┏━━
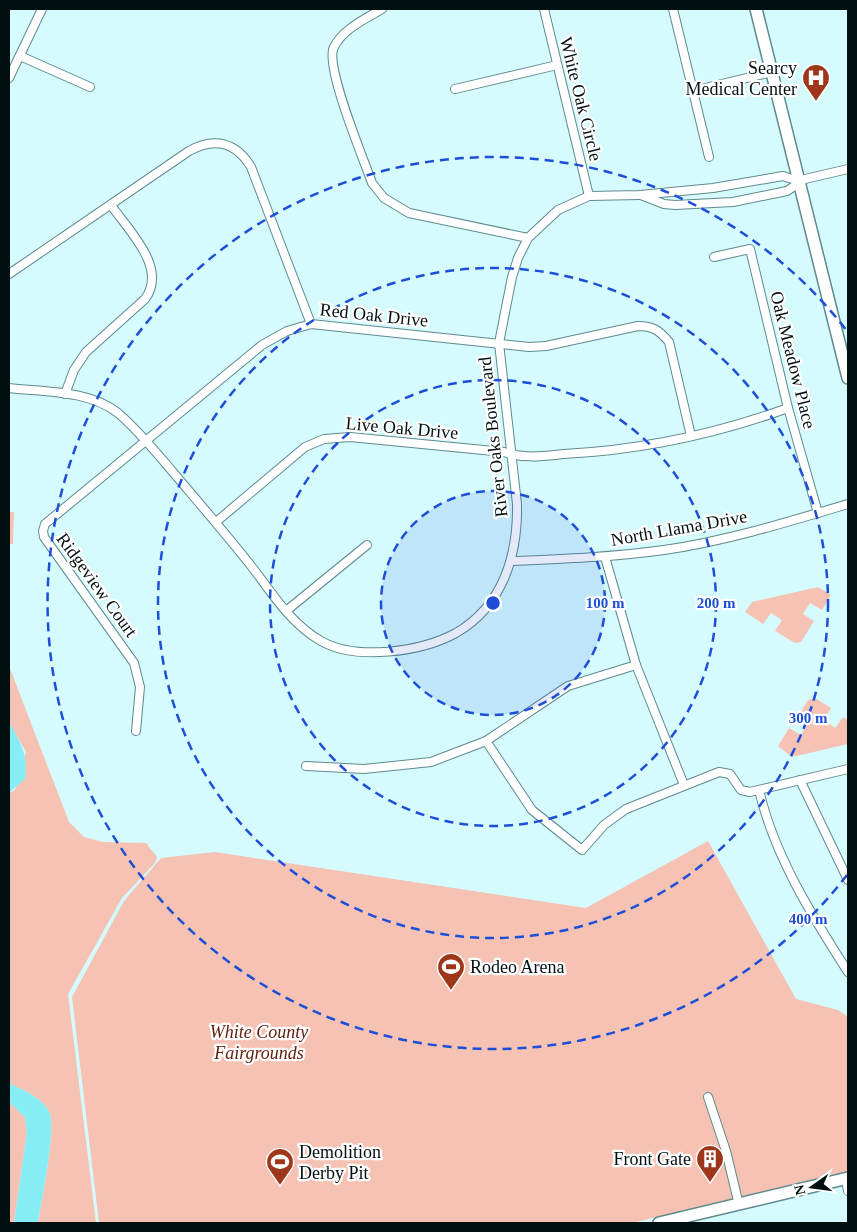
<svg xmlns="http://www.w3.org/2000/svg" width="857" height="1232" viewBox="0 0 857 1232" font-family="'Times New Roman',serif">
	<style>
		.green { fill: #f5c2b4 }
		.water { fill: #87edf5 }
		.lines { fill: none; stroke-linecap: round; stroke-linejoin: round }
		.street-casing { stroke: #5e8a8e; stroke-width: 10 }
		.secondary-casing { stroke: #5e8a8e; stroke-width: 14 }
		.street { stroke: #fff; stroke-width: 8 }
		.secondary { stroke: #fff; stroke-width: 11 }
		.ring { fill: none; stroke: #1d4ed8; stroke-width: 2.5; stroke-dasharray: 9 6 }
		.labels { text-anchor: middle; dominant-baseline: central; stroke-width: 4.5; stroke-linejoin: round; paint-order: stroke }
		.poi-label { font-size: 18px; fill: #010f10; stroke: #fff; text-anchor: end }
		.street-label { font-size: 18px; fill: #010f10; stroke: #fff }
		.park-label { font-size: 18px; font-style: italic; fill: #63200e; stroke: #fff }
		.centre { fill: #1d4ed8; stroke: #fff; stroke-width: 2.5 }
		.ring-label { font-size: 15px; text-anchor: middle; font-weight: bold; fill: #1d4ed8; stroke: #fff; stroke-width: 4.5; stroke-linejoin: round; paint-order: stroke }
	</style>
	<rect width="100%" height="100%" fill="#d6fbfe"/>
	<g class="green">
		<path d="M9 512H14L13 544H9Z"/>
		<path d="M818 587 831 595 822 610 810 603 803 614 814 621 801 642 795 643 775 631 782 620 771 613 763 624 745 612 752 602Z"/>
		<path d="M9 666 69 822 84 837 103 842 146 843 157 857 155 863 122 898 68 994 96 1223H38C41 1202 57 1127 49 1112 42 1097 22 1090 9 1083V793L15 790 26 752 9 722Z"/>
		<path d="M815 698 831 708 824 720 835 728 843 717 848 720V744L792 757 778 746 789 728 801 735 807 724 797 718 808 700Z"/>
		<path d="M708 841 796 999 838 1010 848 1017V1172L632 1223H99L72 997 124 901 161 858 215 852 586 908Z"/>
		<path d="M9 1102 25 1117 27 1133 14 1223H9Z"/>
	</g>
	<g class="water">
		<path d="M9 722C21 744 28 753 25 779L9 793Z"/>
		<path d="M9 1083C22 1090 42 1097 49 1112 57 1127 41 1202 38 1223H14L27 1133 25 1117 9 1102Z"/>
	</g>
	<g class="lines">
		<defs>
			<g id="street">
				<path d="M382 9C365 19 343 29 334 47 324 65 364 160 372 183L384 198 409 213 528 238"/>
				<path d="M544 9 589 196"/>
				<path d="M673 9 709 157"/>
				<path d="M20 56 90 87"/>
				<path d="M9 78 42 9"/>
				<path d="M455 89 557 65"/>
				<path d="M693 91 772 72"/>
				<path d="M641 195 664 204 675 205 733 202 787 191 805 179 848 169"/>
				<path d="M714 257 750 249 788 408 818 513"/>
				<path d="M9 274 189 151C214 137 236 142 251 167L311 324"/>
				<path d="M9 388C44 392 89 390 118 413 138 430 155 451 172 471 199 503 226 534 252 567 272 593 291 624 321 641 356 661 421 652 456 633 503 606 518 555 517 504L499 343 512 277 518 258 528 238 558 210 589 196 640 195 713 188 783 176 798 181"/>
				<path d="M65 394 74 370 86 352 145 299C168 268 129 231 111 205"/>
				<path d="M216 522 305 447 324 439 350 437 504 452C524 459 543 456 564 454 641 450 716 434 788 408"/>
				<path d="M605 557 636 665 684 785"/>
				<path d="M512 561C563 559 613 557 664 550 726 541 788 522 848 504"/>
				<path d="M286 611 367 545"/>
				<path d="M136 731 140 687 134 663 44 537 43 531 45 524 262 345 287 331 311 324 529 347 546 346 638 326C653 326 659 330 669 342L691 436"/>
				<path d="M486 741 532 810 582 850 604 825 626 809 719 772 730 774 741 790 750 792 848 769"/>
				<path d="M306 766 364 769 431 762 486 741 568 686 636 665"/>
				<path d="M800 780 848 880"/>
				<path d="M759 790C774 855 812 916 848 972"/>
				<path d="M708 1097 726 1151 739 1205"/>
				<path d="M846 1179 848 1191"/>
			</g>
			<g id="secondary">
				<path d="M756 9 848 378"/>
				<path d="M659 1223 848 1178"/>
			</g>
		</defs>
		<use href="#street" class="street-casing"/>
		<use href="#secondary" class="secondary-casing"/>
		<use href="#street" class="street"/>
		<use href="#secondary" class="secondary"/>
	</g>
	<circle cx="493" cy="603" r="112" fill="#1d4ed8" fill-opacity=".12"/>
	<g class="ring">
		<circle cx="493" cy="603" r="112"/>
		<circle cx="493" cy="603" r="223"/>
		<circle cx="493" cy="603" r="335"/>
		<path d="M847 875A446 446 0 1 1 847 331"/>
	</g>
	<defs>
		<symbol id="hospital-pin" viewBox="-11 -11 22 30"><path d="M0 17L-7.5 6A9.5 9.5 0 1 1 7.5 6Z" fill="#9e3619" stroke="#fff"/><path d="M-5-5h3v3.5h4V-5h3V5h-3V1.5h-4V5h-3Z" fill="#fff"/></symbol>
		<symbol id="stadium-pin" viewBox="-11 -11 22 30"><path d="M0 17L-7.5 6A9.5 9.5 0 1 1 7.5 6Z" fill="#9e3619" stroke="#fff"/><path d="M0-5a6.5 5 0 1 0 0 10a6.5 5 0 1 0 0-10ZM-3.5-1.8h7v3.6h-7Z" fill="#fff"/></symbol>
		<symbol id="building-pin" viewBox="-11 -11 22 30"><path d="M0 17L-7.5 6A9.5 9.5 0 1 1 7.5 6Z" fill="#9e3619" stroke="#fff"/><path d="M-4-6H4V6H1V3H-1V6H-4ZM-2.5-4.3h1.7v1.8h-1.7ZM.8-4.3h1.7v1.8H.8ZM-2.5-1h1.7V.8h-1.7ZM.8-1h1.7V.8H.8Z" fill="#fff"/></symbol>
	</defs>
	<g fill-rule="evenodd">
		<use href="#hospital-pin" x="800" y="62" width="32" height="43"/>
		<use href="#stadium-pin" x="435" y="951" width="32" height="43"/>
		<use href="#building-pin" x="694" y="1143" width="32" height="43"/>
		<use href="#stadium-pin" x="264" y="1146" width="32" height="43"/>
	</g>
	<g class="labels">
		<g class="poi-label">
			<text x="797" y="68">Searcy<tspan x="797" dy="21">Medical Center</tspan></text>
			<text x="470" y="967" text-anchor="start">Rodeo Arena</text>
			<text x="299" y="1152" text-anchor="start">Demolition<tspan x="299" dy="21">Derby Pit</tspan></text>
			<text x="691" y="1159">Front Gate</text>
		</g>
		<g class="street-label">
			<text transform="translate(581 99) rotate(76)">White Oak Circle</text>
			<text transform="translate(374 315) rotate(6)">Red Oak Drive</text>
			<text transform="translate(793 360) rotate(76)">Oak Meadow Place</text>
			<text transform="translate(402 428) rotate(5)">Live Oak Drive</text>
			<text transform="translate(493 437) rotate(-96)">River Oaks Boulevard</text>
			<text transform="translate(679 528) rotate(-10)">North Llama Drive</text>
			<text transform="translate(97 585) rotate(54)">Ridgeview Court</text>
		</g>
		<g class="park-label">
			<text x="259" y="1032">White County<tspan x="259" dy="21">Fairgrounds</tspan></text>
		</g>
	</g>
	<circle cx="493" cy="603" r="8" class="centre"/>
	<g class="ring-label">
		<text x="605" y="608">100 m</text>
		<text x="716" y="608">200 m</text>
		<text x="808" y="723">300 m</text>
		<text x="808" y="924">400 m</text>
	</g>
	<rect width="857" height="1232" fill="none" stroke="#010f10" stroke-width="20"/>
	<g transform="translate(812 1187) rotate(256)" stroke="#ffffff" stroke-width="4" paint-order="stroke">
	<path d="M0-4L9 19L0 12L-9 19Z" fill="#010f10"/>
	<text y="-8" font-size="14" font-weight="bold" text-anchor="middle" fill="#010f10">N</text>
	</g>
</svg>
┗━━
┏━━
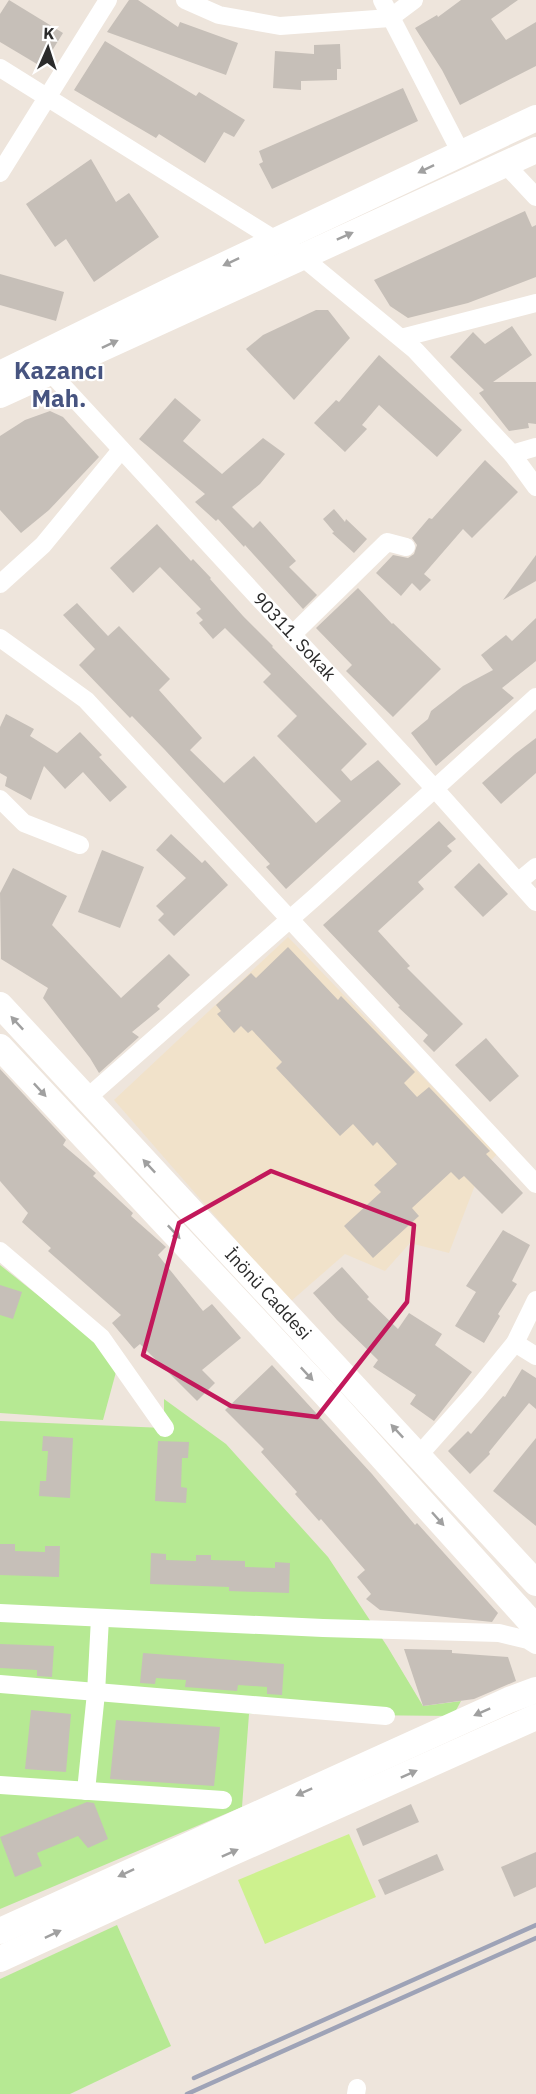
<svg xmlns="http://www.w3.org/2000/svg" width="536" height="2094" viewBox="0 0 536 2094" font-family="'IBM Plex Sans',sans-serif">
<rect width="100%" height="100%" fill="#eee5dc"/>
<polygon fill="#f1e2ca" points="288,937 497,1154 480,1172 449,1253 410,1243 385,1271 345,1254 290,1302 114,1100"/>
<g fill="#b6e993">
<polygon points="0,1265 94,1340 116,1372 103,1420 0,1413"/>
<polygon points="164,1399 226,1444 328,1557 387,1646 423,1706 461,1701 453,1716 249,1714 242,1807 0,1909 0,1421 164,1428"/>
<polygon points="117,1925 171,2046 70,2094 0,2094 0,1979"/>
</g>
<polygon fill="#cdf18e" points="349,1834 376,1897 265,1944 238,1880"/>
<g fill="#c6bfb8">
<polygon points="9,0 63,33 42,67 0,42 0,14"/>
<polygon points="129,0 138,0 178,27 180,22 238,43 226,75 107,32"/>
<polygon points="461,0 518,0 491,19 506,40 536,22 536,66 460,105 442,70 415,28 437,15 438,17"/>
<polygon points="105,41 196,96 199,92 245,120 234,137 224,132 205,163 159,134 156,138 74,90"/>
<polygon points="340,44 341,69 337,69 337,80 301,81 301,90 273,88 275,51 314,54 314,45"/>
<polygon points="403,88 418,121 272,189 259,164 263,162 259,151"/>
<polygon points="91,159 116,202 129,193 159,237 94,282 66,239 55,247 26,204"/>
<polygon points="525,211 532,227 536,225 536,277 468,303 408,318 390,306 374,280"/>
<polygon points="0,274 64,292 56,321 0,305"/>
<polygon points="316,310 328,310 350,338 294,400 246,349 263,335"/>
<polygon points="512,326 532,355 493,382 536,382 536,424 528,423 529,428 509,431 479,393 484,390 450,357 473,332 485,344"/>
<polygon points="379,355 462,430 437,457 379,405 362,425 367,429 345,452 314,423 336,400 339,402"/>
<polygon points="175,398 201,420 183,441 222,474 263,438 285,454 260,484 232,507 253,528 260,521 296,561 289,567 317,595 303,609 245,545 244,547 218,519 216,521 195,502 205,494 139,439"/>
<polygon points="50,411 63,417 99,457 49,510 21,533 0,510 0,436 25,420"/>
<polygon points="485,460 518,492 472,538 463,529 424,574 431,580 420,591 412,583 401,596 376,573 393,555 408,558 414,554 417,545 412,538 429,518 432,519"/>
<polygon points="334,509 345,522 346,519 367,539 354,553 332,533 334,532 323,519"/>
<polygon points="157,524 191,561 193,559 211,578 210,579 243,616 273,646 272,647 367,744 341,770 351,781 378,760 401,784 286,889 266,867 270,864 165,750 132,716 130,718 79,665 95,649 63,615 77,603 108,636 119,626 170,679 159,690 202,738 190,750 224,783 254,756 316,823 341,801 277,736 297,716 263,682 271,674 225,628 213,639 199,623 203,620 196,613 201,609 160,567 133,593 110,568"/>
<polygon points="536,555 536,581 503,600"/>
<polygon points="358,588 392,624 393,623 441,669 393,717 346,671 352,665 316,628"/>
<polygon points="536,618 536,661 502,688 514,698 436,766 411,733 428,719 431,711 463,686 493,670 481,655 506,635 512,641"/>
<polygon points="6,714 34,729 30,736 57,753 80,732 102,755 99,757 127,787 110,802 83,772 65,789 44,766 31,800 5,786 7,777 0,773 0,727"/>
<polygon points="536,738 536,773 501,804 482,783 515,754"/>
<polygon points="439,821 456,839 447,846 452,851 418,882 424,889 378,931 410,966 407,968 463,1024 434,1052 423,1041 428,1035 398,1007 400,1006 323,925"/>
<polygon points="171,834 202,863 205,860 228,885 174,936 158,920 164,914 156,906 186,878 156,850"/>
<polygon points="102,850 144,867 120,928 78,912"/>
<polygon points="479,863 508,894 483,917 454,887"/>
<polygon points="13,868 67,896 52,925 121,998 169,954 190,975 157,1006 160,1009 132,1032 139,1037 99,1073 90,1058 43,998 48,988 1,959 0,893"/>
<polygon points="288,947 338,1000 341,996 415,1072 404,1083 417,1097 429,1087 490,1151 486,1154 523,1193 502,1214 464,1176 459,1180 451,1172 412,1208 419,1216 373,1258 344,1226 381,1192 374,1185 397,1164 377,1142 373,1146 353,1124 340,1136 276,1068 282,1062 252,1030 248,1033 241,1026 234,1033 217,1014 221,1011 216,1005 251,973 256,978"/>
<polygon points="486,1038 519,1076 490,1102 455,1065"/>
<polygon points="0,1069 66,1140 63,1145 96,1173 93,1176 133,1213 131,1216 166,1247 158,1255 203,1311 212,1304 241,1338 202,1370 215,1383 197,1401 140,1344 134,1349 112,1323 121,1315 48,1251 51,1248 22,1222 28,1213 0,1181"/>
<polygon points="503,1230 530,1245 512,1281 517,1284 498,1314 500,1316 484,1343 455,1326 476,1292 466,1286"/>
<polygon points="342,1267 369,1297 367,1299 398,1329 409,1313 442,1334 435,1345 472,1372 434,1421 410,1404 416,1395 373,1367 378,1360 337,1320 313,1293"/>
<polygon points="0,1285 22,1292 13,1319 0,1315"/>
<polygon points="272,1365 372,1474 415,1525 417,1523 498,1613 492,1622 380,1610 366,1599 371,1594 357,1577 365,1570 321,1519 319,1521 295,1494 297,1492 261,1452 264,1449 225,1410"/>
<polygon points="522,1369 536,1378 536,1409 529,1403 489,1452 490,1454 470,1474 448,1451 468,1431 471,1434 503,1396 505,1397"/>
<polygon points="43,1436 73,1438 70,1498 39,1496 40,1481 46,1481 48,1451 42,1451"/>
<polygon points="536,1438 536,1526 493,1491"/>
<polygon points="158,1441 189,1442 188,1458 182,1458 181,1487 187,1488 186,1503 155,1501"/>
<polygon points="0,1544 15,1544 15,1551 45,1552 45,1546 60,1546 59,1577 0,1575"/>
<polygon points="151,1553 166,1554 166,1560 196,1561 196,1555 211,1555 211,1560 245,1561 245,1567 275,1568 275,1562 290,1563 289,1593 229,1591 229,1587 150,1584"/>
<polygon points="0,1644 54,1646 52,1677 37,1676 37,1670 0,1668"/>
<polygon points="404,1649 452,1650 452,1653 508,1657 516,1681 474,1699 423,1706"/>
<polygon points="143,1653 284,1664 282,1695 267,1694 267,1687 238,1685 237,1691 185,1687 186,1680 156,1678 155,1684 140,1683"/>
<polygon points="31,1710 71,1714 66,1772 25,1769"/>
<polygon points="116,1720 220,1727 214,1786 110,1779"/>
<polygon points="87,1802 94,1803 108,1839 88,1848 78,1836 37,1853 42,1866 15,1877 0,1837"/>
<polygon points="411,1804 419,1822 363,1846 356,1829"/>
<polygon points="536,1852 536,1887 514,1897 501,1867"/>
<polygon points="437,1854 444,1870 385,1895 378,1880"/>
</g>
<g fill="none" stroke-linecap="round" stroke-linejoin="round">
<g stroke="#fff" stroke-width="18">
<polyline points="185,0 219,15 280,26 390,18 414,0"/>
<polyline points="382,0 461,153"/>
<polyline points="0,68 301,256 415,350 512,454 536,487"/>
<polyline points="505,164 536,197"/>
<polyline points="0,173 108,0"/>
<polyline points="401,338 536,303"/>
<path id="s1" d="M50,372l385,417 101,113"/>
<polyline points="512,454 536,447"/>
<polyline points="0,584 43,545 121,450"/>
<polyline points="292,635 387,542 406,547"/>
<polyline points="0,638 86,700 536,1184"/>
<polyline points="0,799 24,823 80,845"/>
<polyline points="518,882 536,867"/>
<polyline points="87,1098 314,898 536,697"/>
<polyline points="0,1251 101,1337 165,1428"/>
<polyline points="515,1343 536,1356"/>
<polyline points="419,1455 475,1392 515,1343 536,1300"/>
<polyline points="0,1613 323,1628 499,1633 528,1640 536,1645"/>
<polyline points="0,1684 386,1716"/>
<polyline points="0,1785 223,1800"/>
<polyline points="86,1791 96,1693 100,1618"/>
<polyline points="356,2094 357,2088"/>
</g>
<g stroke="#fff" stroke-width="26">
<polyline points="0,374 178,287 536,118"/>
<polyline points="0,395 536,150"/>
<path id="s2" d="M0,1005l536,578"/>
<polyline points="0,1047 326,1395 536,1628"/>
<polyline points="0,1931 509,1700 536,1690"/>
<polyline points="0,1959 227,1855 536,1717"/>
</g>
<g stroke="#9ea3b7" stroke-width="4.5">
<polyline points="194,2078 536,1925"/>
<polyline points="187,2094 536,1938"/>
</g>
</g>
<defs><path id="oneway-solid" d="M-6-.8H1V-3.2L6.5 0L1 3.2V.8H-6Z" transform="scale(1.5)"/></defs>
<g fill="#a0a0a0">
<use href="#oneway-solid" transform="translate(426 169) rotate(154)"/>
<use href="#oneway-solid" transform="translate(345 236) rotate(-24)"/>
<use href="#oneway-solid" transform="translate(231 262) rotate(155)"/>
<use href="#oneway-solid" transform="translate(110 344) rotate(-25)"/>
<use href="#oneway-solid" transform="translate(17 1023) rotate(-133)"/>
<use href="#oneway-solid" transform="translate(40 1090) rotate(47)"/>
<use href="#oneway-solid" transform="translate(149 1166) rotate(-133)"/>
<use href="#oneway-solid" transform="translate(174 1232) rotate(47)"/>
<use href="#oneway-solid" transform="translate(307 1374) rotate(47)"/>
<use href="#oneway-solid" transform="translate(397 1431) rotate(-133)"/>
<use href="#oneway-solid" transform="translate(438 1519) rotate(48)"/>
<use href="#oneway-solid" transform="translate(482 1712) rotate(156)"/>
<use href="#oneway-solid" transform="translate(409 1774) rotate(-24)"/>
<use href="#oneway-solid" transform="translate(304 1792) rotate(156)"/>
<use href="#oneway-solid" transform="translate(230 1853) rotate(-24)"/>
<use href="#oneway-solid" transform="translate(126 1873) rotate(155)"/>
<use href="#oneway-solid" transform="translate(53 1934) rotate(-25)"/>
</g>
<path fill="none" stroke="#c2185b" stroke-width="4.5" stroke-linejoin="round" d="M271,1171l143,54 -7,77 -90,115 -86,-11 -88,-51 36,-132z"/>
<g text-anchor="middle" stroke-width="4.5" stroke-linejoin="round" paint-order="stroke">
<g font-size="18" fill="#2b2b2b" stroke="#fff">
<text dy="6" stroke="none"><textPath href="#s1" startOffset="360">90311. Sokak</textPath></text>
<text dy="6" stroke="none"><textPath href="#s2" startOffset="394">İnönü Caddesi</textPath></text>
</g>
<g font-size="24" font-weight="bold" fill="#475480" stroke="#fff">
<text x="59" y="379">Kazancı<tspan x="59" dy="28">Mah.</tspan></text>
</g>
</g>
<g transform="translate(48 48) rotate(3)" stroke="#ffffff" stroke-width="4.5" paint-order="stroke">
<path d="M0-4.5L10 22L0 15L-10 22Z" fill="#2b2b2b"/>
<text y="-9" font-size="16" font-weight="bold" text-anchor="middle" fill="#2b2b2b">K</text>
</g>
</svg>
┗━━
Exercise
Return each line of the data where the word "linecap" appears.

Expected answer
		.lines { fill: none; stroke-linecap: round; stroke-linejoin: round }
<g fill="none" stroke-linecap="round" stroke-linejoin="round">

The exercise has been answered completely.